慢慢靠邊停下,掐了掐太陽穴,掰過內視鏡看了一眼已經毫無血色的臉。
他終於知道自己心裏在慌什麼了。
臭小子,不僅吼他,跟他耍橫,還跟他鬧脾氣,真是人不可貌相。
明明跟個女孩兒似的柔弱,倔起來跟頭牛似的,還朝他吼。
心裏涌起一陣澀澀的滋味,臭小子,一看就是個好欺負的,現在又無親無故的,如果再遇上些……
不敢往下深想,他只能耐着性子繼續沿途尋找。
皇天不負有心人,終於還是讓他找到了,就在一路邊攤上,他看到,寧文遠正抱着一碗餃子喫得津津有味。
臭小子,虧我餓着肚子一直在找你,你倒好……
雖在抱怨,但季鳴卻長長地籲出一口氣,一直有些心慌的感覺這纔得到緩解。
降下車窗,季鳴剛想朝寧文遠喊一嗓子,突然,後背貼上一層冷汗,全身立即泄了勁兒,還沒來得及張口,就一頭紮在了方向盤上,暈了過去。
走了快兩個小時,寧文遠又餓又累,之前季鳴泄憤飆車,害得他頭暈眼花,下車沒跑幾步就吐了。
胃被徹底掏空,幸好渾身上下還能找出幾十塊錢,一見有人在喫香噴噴的餃子,立即給自己點上一大碗。
漸漸喫飽喝足,腦子也清醒過來,反省起自己之前對季鳴的態度。
他好像衝季鳴吼了幾聲,是吧?
“嘟——”
纔開到路邊的越野車剛停穩不久,喇叭聲響徹雲霄,驚得周圍行人紛紛側目,有些直接掩着耳朵離開,指責聲一片。
才放下碗筷,寧文遠也被聲音吸引,仔細一看,這車怎麼這麼像季鳴的?再看一眼駕駛室,人呢?

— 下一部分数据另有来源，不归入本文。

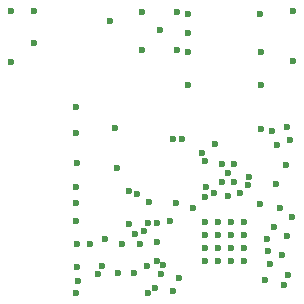
<source format=gbl>
G04 Layer_Physical_Order=4*
G04 Layer_Color=16711680*
%FSLAX43Y43*%
%MOMM*%
G71*
G01*
G75*
%ADD81C,0.600*%
D81*
X12225Y8250D02*
D03*
X19975Y9000D02*
D03*
X17750Y9025D02*
D03*
X21625Y8050D02*
D03*
X9650Y2225D02*
D03*
X8300Y2775D02*
D03*
X11475Y4625D02*
D03*
X12925Y4850D02*
D03*
X6100Y16250D02*
D03*
Y500D02*
D03*
Y6600D02*
D03*
Y8125D02*
D03*
Y9450D02*
D03*
Y14025D02*
D03*
X10575Y6325D02*
D03*
Y9150D02*
D03*
X11275Y8875D02*
D03*
X17025Y11700D02*
D03*
X14300Y13575D02*
D03*
X12750Y950D02*
D03*
X12175Y525D02*
D03*
X2550Y21650D02*
D03*
X550Y20100D02*
D03*
X2550Y24400D02*
D03*
X550Y24425D02*
D03*
X24450Y20175D02*
D03*
X24425Y24400D02*
D03*
X13175Y22750D02*
D03*
X14625Y21125D02*
D03*
X11650D02*
D03*
X14625Y24300D02*
D03*
X11650D02*
D03*
X14000Y6650D02*
D03*
X14529Y8179D02*
D03*
X13300Y2125D02*
D03*
X20600Y9625D02*
D03*
X20725Y10375D02*
D03*
X19450Y9925D02*
D03*
X22975Y9750D02*
D03*
X8550Y5075D02*
D03*
X7250Y4650D02*
D03*
X7925Y2125D02*
D03*
X9925Y4625D02*
D03*
X11050Y5525D02*
D03*
X12175Y6450D02*
D03*
X11850Y5725D02*
D03*
X12925Y6425D02*
D03*
X15050Y13575D02*
D03*
X17825Y13150D02*
D03*
X18900Y8700D02*
D03*
X17025Y8675D02*
D03*
X24050Y2050D02*
D03*
X23475Y3700D02*
D03*
X21700Y18100D02*
D03*
X24225Y13450D02*
D03*
X23926Y14601D02*
D03*
X22651Y14251D02*
D03*
X21700Y14425D02*
D03*
X23101Y13051D02*
D03*
X23825Y11375D02*
D03*
X16735Y12400D02*
D03*
X23350Y7725D02*
D03*
X17050Y9475D02*
D03*
X8975Y23525D02*
D03*
X19450Y11425D02*
D03*
X18450D02*
D03*
Y9925D02*
D03*
X18950Y10675D02*
D03*
X15575Y22525D02*
D03*
Y18100D02*
D03*
X13425Y2875D02*
D03*
X17000Y6500D02*
D03*
X18100D02*
D03*
X19200D02*
D03*
X20300D02*
D03*
X17000Y5400D02*
D03*
X18100D02*
D03*
X19200D02*
D03*
X20300D02*
D03*
X19200Y4300D02*
D03*
X6200Y1575D02*
D03*
X6125Y4650D02*
D03*
Y2750D02*
D03*
X12100Y2825D02*
D03*
X12900Y3250D02*
D03*
X10975Y2250D02*
D03*
X14801Y1775D02*
D03*
X15575Y20900D02*
D03*
Y24175D02*
D03*
X21675D02*
D03*
X21775Y20925D02*
D03*
X16000Y7700D02*
D03*
X6125Y11550D02*
D03*
X9400Y14475D02*
D03*
X9575Y11075D02*
D03*
X14325Y675D02*
D03*
X23650Y1175D02*
D03*
X22051Y1650D02*
D03*
X23975Y5375D02*
D03*
X24375Y6950D02*
D03*
X22850Y6100D02*
D03*
X22275Y5100D02*
D03*
X22325Y4100D02*
D03*
X20300Y3200D02*
D03*
Y4300D02*
D03*
X19200Y3200D02*
D03*
X18100D02*
D03*
Y4300D02*
D03*
X17000Y3200D02*
D03*
Y4300D02*
D03*
X22500Y2975D02*
D03*
M02*

</source>
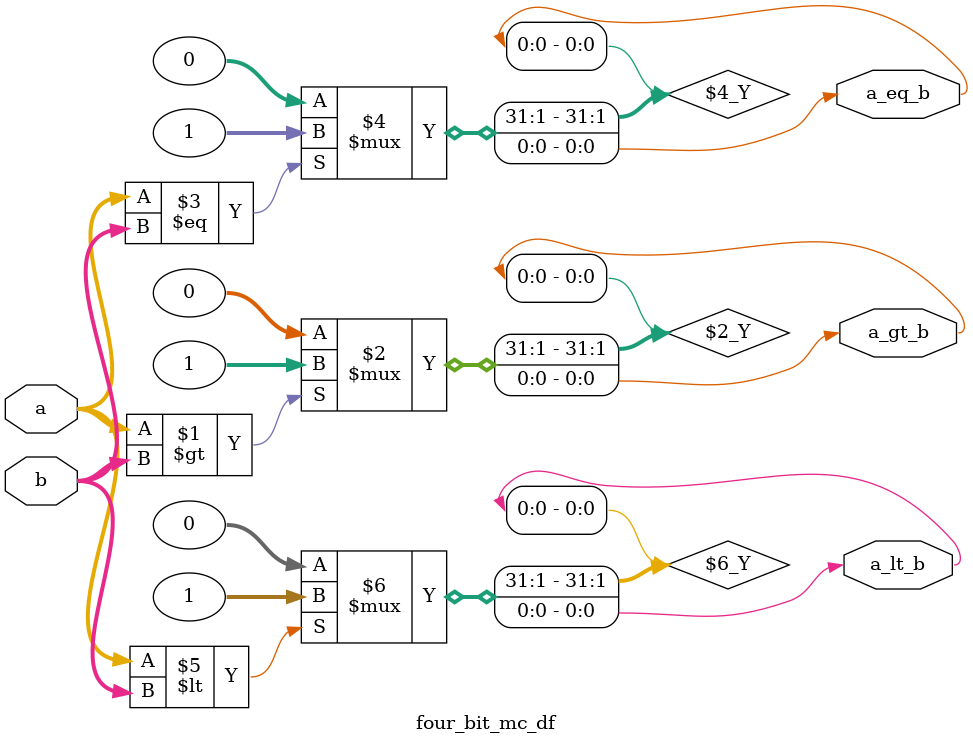
<source format=v>
`timescale 1ns / 1ps

module four_bit_mc_df(
    input  [3:0] a,
    input  [3:0] b,
    output       a_gt_b,
    output       a_eq_b,
    output       a_lt_b
);

    assign a_gt_b = (a > b) ? 1 : 0;
    assign a_eq_b = (a == b) ? 1 : 0;
    assign a_lt_b = (a < b) ? 1 : 0;

endmodule
</source>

他趕緊上前,愈發確認車就是季鳴的,迅速繞到駕駛室旁,拉開車門。
臉色慘白的季鳴突然倒了下來,寧文遠下意識把人接住,季鳴的頭也順勢搭上了他的肩膀。
喇叭聲,戛然而止,寧文遠幾乎石化,半天沒從季鳴的“主動投懷送抱”中反應過來。
注意到季鳴的臉色,寧文遠知道,這人的低血糖又犯了,捂着微微顫抖的胸口,寧文遠感到一陣陣的揪痛。
爲什麼季鳴會在此時出現?難道是因爲……他?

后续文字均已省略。